Roma, 2 novembre 2025 – Cinquant’anni sono passati da quella notte in cui Pier Paolo Pasolini fu ucciso all’idroscalo di Ostia. Oggi, l’Italia si ferma per ricordare uno dei suoi intellettuali più controversi e influenti del Novecento. Era il 2 novembre 1975 quando, poco dopo mezzanotte, il corpo del poeta venne trovato senza vita sulla sabbia del litorale romano. Da allora, il mistero attorno alla sua morte, avvenuta a soli 53 anni, non si è mai davvero chiarito. Tra commemorazioni a Ostia, Casarsa della Delizia e in tante altre città, il Paese riflette sull’eredità di un uomo che ha segnato profondamente la cultura italiana.
Pasolini, una vita tra scandali e poesia
Nato a Bologna il 5 marzo 1922, Pasolini trascorse l’infanzia tra Emilia e Friuli.

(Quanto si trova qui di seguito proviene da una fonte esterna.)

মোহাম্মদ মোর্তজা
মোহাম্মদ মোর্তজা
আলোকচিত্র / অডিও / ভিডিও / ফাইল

A Casarsa della Delizia, piccolo paese in provincia di Pordenone, visse con la madre Susanna e il fratello Guido, poi morto partigiano. Proprio Casarsa ospita oggi la sua tomba, meta di pellegrinaggi per studiosi e appassionati. Negli anni Quaranta insegnava nelle scuole friulane e scriveva versi in dialetto. Ma la sua vita fu presto segnata dallo scandalo: nel 1949 fu denunciato per “corruzione di minori”, un’accusa legata alla sua omosessualità e al suo lavoro d’insegnante. L’espulsione dal Partito Comunista Italiano segnò una rottura profonda nella sua esistenza.
Dalla provincia alla metropoli: Roma e la nascita dello scrittore pubblico
Nel 1950 Pasolini lasciò il Friuli e si trasferì a Roma, cercando di ricominciare lontano dai pregiudizi. Qui, tra le borgate della periferia romana, trovò l’ispirazione per i suoi primi romanzi: “Ragazzi di vita” (1955) e “Una vita violenta” (1959). Racconti duri e senza filtri sulla marginalità urbana. “Roma mi ha salvato”, diceva spesso agli amici. Ma la città non gli risparmiò processi e polemiche: le sue opere vennero più volte accusate di oscenità o apologia. Pasolini non si tirò indietro e difese a voce alta la sua “diversità”, anche davanti ai giudici.
Cinema, teatro e provocazioni che fanno discutere
Negli anni Sessanta e Settanta, Pasolini diventò un regista capace di lasciare il segno nel cinema italiano: da “Accattone” (1961) a “Mamma Roma” (1962), da “Uccellacci e uccellini” (1966) a “Medea” (1969), fino a “Il Vangelo secondo Matteo” (1964) e al discusso “Salò o le 120 giornate di Sodoma” (1975). Film che spesso scatenarono dibattiti accesi e che lo resero un personaggio pubblico divisivo. “Non sono mai stato organico a nulla”, amava ripetere. La sua “retorica della provocazione” era il modo per smascherare le ipocrisie della società neocapitalista.
Un’eredità che non smette di far discutere
A cinquant’anni dalla morte, il mistero su chi abbia davvero ucciso Pasolini resta aperto. All’epoca, fu Pino Pelosi – un giovane della periferia romana – a confessare l’omicidio. Ma nel tempo sono venute fuori nuove piste, testimonianze contrastanti e dubbi mai risolti. Oggi, studiosi come Walter Siti e critici come Dacia Maraini ricordano quanto Pasolini sia ancora centrale nel dibattito culturale italiano. “Ha anticipato molte delle contraddizioni del nostro tempo”, ha detto Siti in un’intervista recente.
Ricordi e omaggi tra Ostia e Casarsa
Le iniziative per il cinquantenario si moltiplicano. A Ostia, stamattina una folla silenziosa si è raccolta davanti alla stele che ricorda il poeta; a Casarsa, nel pomeriggio, si sono tenute letture pubbliche dei suoi versi e proiezioni dei suoi film più famosi. Anche a Bologna, la sua città natale, l’Università ha organizzato un convegno internazionale. “Pasolini ci obbliga ancora a riflettere”, ha detto il sindaco di Roma Roberto Gualtieri durante la cerimonia ufficiale.
Cinquant’anni dopo quella notte all’idroscalo – fredda, umida, con il vento che veniva dal mare – l’Italia continua a confrontarsi con l’eredità scomoda di un intellettuale che non ha mai smesso di dividere e far discutere. Ma forse è proprio in questa inquietudine che si misura la forza della sua voce.